Thu, May. 15, 10:19 AM
- Zendesk (ZEN) priced its 11.1M-share IPO at $9 (the midpoint of an $8-$10 range), opened at $11.40, and is now at $11.84, up 31.6%.
- The cloud customer support software vendor has a market cap of $831M, or 11.5x 2013 sales.
- Enterprise cloud storage/file-sharing upstart BOX, which has reportedly delayed its IPO due to the recent tech selloff, might take heart in Zendesk's reception.
- Prospectus, IPO preview, analysis
- Previous: Zendesk's IPO filing/details
Thu, May. 1, 8:48 AM
- The recent tech stock selloff (a selloff that has hit richly-valued cloud software stocks especially hard) has led enterprise cloud storage/file-syncing leader BOX to delay its anticipated IPO, the WSJ reports.
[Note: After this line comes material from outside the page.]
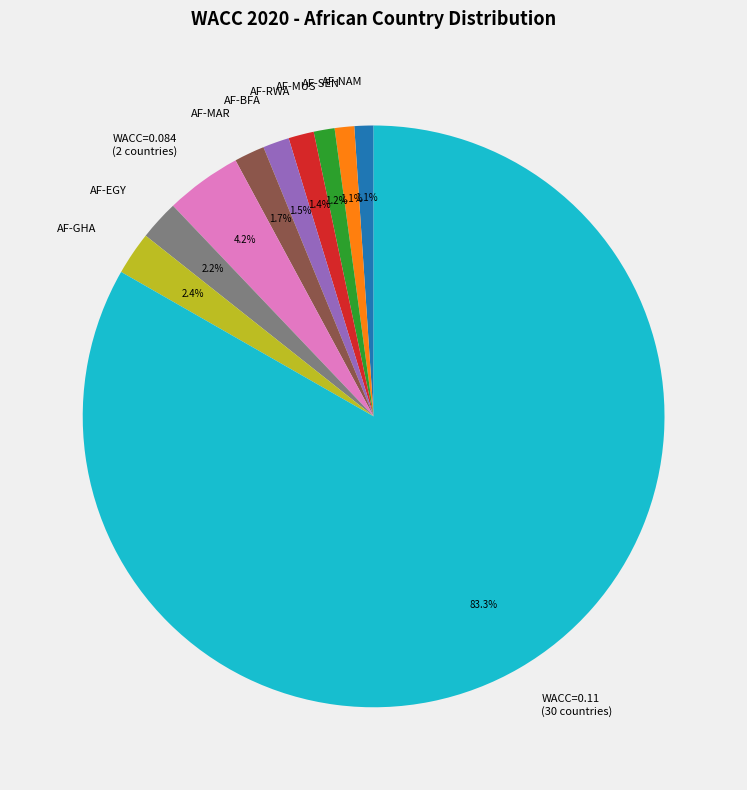

What is the majority slice?

WACC=0.11 (30 countries)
Though Box's March 24 public S-1 filing made it eligible to list as soon as early April, there's still no timetable.
- Possibly adding to Box's caution: Its S-1 raised eyebrows on account of the huge losses that were disclosed. The company's sales/marketing spend for the fiscal year ending Jan. 31 single-handedly exceeded its revenue for the period by 34%.
- The WSJ's report comes shortly after Microsoft (MSFT) fired a fresh salvo at Box and Dropbox by increasing the amount of storage provided by its OneDrive for Business by 40x to 1TB, and providing the solution for free to Office 365 ProPlus customers.
- Box, which sells to ~40% of the Fortune 500 to varying degrees, has long argued its rich feature set and 3rd-party app support help it differentiate.
Fri, Apr. 4, 6:23 PM
- Dropbox has named partnerships VP Sujay Jaswa its first CFO, a move that has heightened speculation the cloud storage/file-sharing giant is getting ready to go public.
- Jaswa's promotion comes two months after Dropbox hired Google vet/ex-Motorola Mobility CEO Dennis Woodside to be its COO.
- Dropbox recently raised $325M at a $10B valuation. Enterprise-focused rival BOX, which has raised funding at a ~$2B valuation, filed a public S-1 last month.
- In its Q4 report, GSV Capital (GSVC) estimated its Dropbox stake was worth $15.9M (5.5% of NAV). Thanks to Dropbox's latest funding round, that figure might be dialed higher in GSV's Q1 report.
Mon, Mar. 24, 5:03 PM
- Enterprise cloud storage/file-syncing upstart Box, reported in January to have confidentially filed for an IPO, has released its public S-1.
- Box is looking to raise $250M under the symbol (you guessed it) BOX. The underwriters: Morgan Stanley, Credit Suisse, JPMorgan, Canaccord, Pac Crest, Raymond James, BMO, and Wells Fargo.
- During the fiscal year ending Jan. 31, Box had revenue of $124.2M (+111% Y/Y), and a net loss of $168.9M. Even after backing out stock compensation expenses of $5M, sales/marketing spend totaled $166.2M, exceeding revenue by 34%. R&D spend totaled $42.8M excluding stock compensation.
- Box has 25M registered users, and counts over 40% of the Fortune 500 and 20% of the Global 2000 among its clients. Rivals include Dropbox (more consumer/SMB-focused, valued at $10B), EMC's Syncplicity unit, Citrix's ShareFile unit, Microsoft, and Google.
- A late-2013 funding round valued Box at ~$2B. VC firms Draper Fisher Jurvetson and U.S. Venture Partners respectively own 25.5% and 13% of the company, and CEO Aaron Levie owns 4.1%.